Garner suspects the decision may have had to do with Knox politics.

“To be honest, I think it’s because they know that women really benefit from this, and if they just came out and said it wouldn’t be happening anymore, they’d have had a lot more up-front controversy about it,” she said. “You can’t just have this system that helps so many women on campus and then turn around and say it never happened.”

“The historical pieces to me are not particularly relevant,” Romano said. “You’re talking about things that transpired 16, 17 months ago. Whatever happened I’m going to amount to human error, move on, and deal with only the present. My only concern is how can we serve our students today.”

Hoffman thinks the sexual health needs of students can best be served by Family Planning. The Knox clinic currently offers the same battery of tests Family Planning used to offer for $50 at $180, due in part to newer tests, but mostly to the fact that Family Planning receives government subsidies that allow them to offer services more cheaply than the Knox clinic can. Hoffman also said many students prefer Family Planning regardless of price.

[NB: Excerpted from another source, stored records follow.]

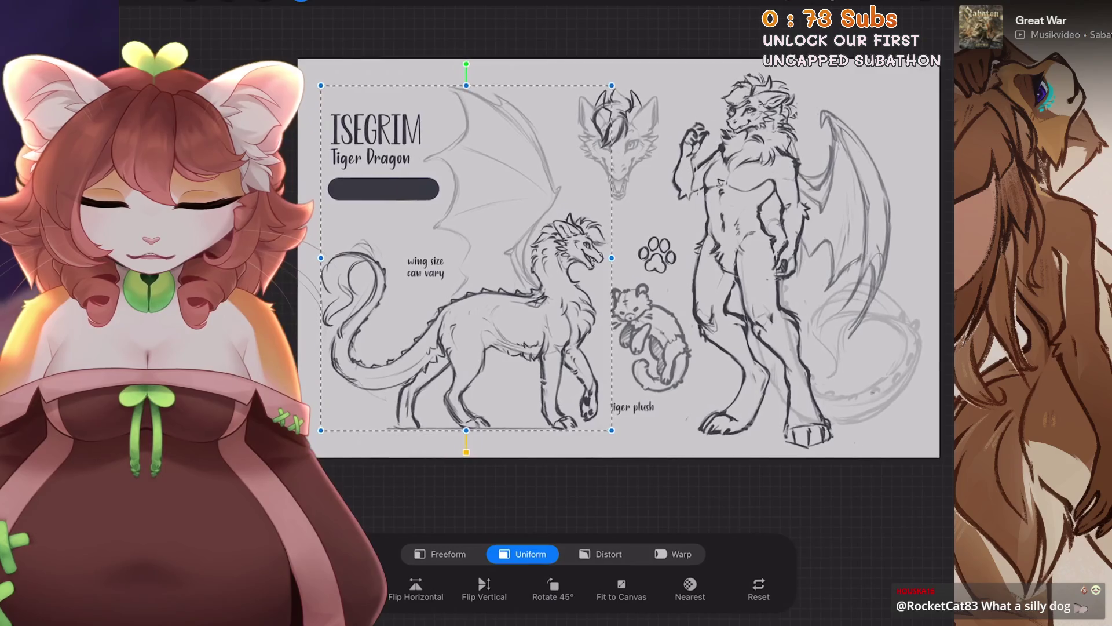
{"action": "left_click_drag", "start_coordinate": [450, 257], "coordinate": [462, 258]}
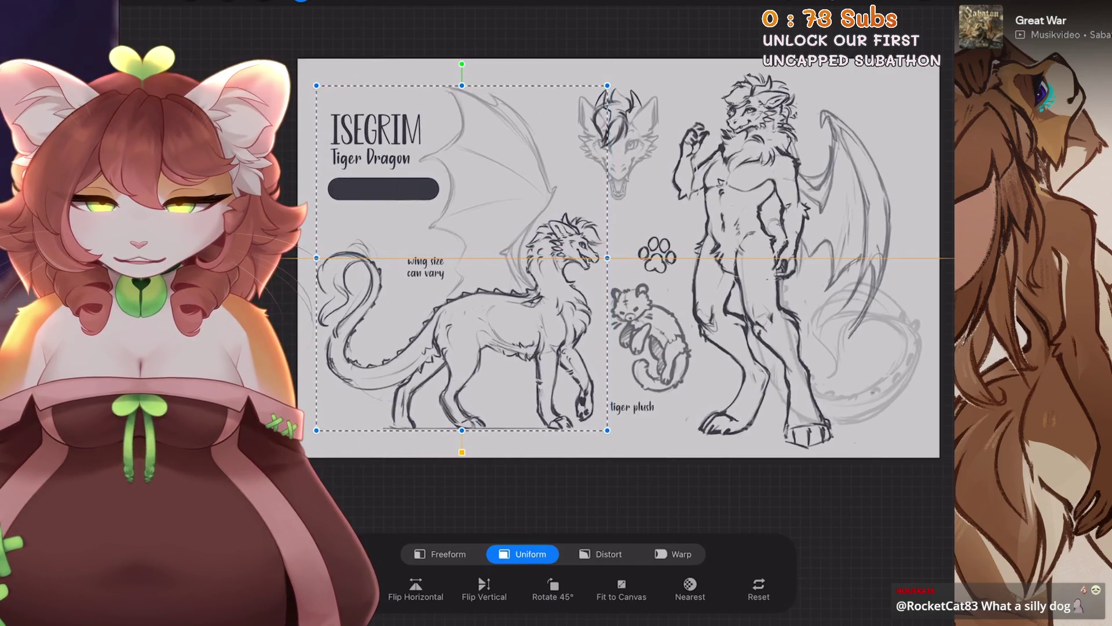
{"action": "left_click", "coordinate": [301, 1]}
Select the Isegrim title, then shrink the Tiger Dragon subtitle slightly and move it up-left.
{"action": "scroll", "coordinate": [618, 258], "scroll_direction": "down", "scroll_amount": 3}
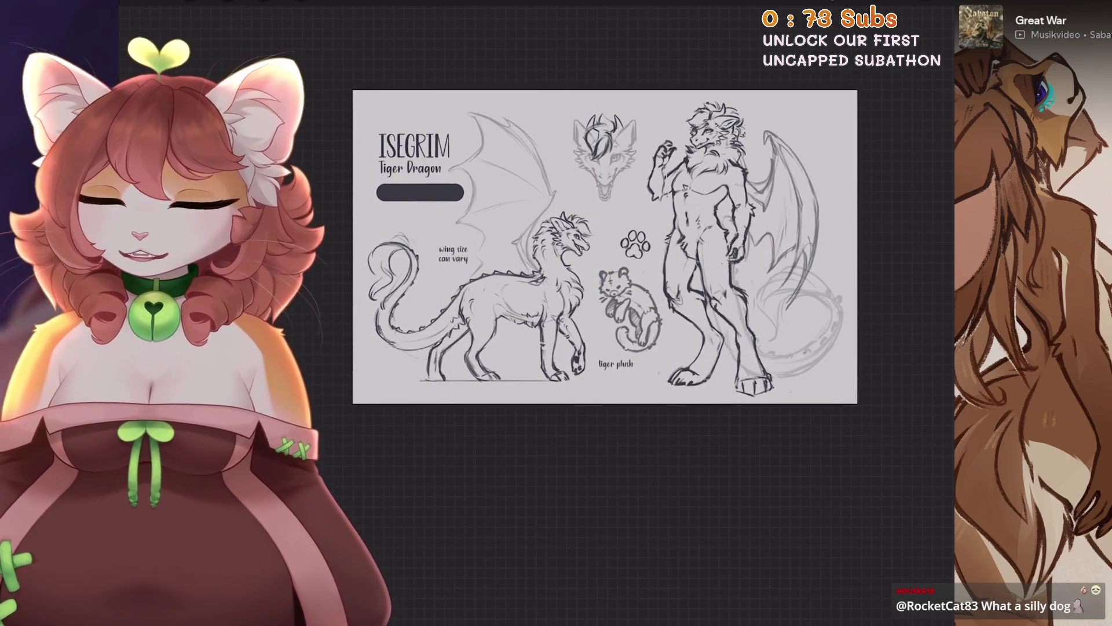
{"action": "scroll", "coordinate": [605, 246], "scroll_direction": "up", "scroll_amount": 3}
{"action": "key", "text": "l"}
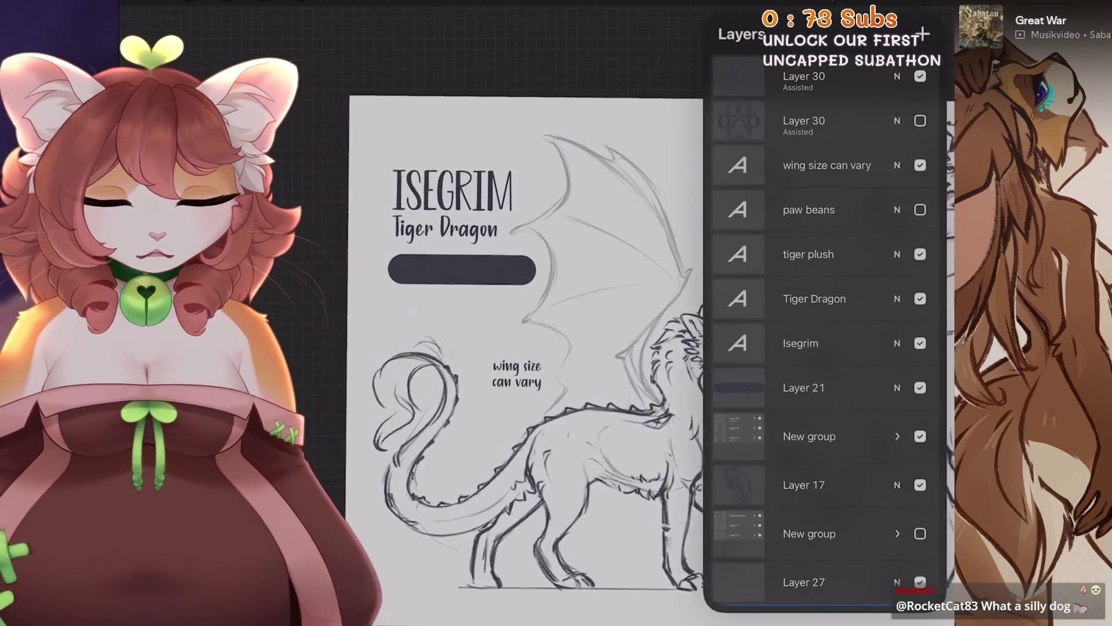
{"action": "left_click", "coordinate": [800, 377]}
{"action": "left_click", "coordinate": [301, 1]}
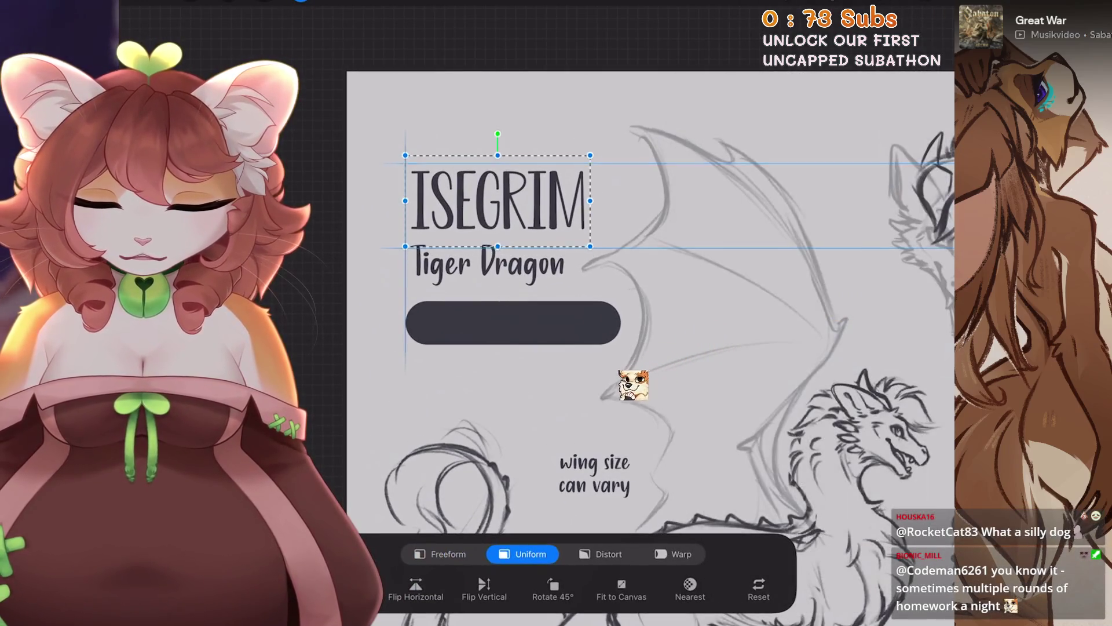
{"action": "key", "text": "l"}
{"action": "scroll", "coordinate": [521, 443], "scroll_direction": "up", "scroll_amount": 2}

“I’m not saying anything against the Galesburg Clinic [which runs the Knox clinic], but as far as I can tell, students dealing with STIs have not had positive experiences except at Family Planning. I think Family Planning is the best place in the community for dealing with STIs and STDs,” Hoffman said.

Family Planning is also better equipped to handle a large volume of patients. Although Dr. Kathleen Shaw, the gynecologist who comes to the Knox clinic, has seen 81 patients since the beginning of fall term 2007, the fact that she only comes to the campus on Mondays has made it difficult to keep appointments.

Sophomore Lyle Lippincott had to make her appointment three times.

“I called and said I needed an appointment, and they told me [Shaw] only came in on Mondays. I made an appointment, and they called that morning to say she had emergency surgery and couldn’t come in. I rescheduled for next Monday and they called again to say she had meetings she couldn’t reschedule,” she said.

Though having a doctor’s appointment rescheduled is always inconvenient, postponing gynecological appointments can create particular obstacles.

“She only comes once a week and reschedules all the time. You have your period once a month, and, it’s like, you’re making appointments specifically so you’re not on your period when you go to the gynecologist,” Lippincott said.

Lippincott said she would gladly switch to Family Planning once a new agreement is reached.

“Yeah, I’d go to Family Planning,” she said. “It’s like a block. I’d walk. I understand having things on campus, but I mean, I walked to Family Planning my freshman year during a snowstorm and I did okay.”

Weighing the convenience of having an on-campus facility against the importance of getting care cheaply is one task facing Romano and Director of Counseling Services Dan Larson.

“The administration is working on finding the funds to create another contract with Family Planning for next year. In an ideal world we’d love to be able to provide these services on the Knox campus, but because FP is federally subsidized, it’s pretty much always going to be cheaper to send women there. Luckily it’s within walking distance of campus,” said senior Ellen Vessels.

Vessels and senior Emily Jensen were co-presidents of SHAG at the time of the Knox clinic’s inception and have met with Romano and Larson to address concerns that the contract with the Knox clinic made women’s health a secondary priority.

Though Larson and Romano expect new contracts to be in place within the next few weeks, the financial details have yet to be worked out.

“It may be a $50 flat fee. What Family Planning and Xavier are talking about now is, is there a way we could reduce that cost even more?” said Larson.

“The short answer is we don’t know where the money is coming from. I certainly don’t want to pass the buck to students in any way shape or form,” said Romano, who said the new contract would not hinge on Knox insurance.

“I’ve got my fingers crossed that we can pull off something really special and wonderful for our students,” he said.

Family Planning is located at 311 E. Main St. #409, in the Bondi building.